• [Задания для выполнения]
1/ Ответьте, пожалуйста, по фрагменту об экономическом праве на вопросы:
(a) Для противодействия чему, по мнению И. А. Умновой, формируется экономическое право?
(b) Отраслью чего традиционно считается международное экономическое право?
(c) Чем, по словам И. А. Умновой, является глобальная интегрированная отрасль права?
2/ Определите, согласуется ли с фрагментом об экономическом праве каждое утверждение:
(a) По мнению некоторых исследователей, интеграция международного и национального права бросает вызов государственному суверенитету.
(b) Подробнее о конвергенции конституционного и международного права говорится в следующем разделе.
(c) Автор считает поднятые вопросы окончательно решенными.
3/ Продолжите фрагмент об экономическом праве, начиная сразу после его последнего предложения.

• [Фрагмент текста]

В контексте настоящего исследования стоит упомянуть и еще об одном понимании «экономического права» – как «правового комплекса», формируемого в качестве одной из выделяемых некоторыми исследователями «глобальных интегрированных отраслей права»284. По мнению И. А. Умновой, экономическое право формируется «для противодействия глобальным (международным, транснациональным) экономическим кризисам»285. Как она отмечает, «экономическое право» относится к пока лишь «обозначившим общие контуры своего развития» глобальным интегрированным отраслям права286. Предложенная формулировка как будто предполагает поиск правовых механизмов обеспечения экономической суверенности. Правда, предлагаемое И. А. Умновой рассмотрение «экономического права» в качестве не отрасли или «мегаотрасли» национального права (и, кстати, не в качестве «международного экономического права», уже традиционно выделяемого в качестве отрасли международного публичного права), а в качестве «глобальной интегрированной отрасли права», являющейся, как отмечает И. А. Умнова, «высшей формой интеграции международного и национального права»287 (подробнее про конвергенцию конституционного и международного права – см. предыдущий раздел) ставит вопрос: насколько отрасль права, выделяемая в рамках интеграции международного и национального права, бросающей, как выше отмечалось, по мнению некоторых исследователей, вызов государственному (в том числе экономическому) суверенитету, способна стать одновременно инструментом его защиты (в том числе перед лицом международных экономических кризисов)? Данные подходы и вопросы, которые они ставят, требуют дальнейшего осмысления.

• [Показанные записи]
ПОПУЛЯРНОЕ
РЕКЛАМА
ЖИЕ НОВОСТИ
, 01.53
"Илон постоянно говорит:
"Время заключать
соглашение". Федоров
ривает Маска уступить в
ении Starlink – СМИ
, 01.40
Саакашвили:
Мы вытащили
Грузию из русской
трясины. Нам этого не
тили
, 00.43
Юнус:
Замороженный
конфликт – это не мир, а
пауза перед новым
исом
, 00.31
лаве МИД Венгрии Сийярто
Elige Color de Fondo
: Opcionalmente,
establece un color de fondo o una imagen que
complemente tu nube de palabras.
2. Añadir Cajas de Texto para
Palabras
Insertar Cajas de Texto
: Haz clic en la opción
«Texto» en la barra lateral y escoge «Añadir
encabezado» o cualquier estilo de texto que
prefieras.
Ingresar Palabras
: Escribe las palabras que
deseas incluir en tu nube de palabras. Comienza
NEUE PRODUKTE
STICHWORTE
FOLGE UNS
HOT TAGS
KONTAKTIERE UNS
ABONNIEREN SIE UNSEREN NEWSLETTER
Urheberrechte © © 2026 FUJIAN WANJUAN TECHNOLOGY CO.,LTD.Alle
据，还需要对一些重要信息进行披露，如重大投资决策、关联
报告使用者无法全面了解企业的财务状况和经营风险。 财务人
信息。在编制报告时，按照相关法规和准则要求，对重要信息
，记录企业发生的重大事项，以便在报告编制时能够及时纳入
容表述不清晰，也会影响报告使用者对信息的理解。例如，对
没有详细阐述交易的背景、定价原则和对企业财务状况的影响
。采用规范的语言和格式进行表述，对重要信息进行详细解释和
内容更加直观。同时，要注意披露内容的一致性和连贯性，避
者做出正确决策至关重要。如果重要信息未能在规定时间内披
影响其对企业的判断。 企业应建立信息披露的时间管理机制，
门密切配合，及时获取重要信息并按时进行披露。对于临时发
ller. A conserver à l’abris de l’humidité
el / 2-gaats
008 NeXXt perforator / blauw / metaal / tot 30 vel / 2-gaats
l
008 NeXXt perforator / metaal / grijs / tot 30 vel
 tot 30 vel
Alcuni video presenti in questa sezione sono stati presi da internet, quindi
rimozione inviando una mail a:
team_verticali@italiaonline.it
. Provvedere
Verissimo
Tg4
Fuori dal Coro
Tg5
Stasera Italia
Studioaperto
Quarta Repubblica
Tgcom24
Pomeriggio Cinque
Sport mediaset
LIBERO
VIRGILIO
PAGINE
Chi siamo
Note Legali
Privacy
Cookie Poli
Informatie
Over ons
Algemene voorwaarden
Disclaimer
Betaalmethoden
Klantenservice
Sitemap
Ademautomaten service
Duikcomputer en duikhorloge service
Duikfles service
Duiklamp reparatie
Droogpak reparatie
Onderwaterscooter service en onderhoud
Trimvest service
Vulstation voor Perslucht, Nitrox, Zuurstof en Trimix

• [Ваши письменные ответы]
1/
(a) Глобальным (международным, транснациональным) экономическим кризисам.
(b) Международного публичного права.
(c) Высшей формой интеграции международного и национального права.

2/
(a) Да: «бросающей, как выше отмечалось, по мнению некоторых исследователей, вызов государственному (в том числе экономическому) суверенитету».
(b) Нет: «см. предыдущий раздел».
(c) Нет: «Данные подходы и вопросы, которые они ставят, требуют дальнейшего осмысления».

3/
В экономической же науке правовые факторы стали анализироваться в рамках институциональной экономики (хотя, определенное внимание праву уделяли еще классики политэкономической мысли, включая А. Смита, И. Бентама и др.). При этом сами термины «институт» и «институция» были во многом позаимствованы экономистами из юриспруденции (термин «институция» использовался еще древнеримскими юристами, однако, в современной юридической науке в отличие от термина «институт» обычно не используется288). В юридической науке институционализм связывают в первую очередь с именем французского юриста М. Ориу. Одним же из основателей институциональной экономики как экономической школы принято считать социолога и экономиста Т. Веблена, хотя ее истоки находят в немецкой исторической и социологической школах, а иногда и в классической политической экономии или даже раньше289. Сам термин «институциональная экономика» предложил У. Гамильтон, являвшийся, кстати, изначально не экономистом, а юристом и бывший профессор Йельской школы права.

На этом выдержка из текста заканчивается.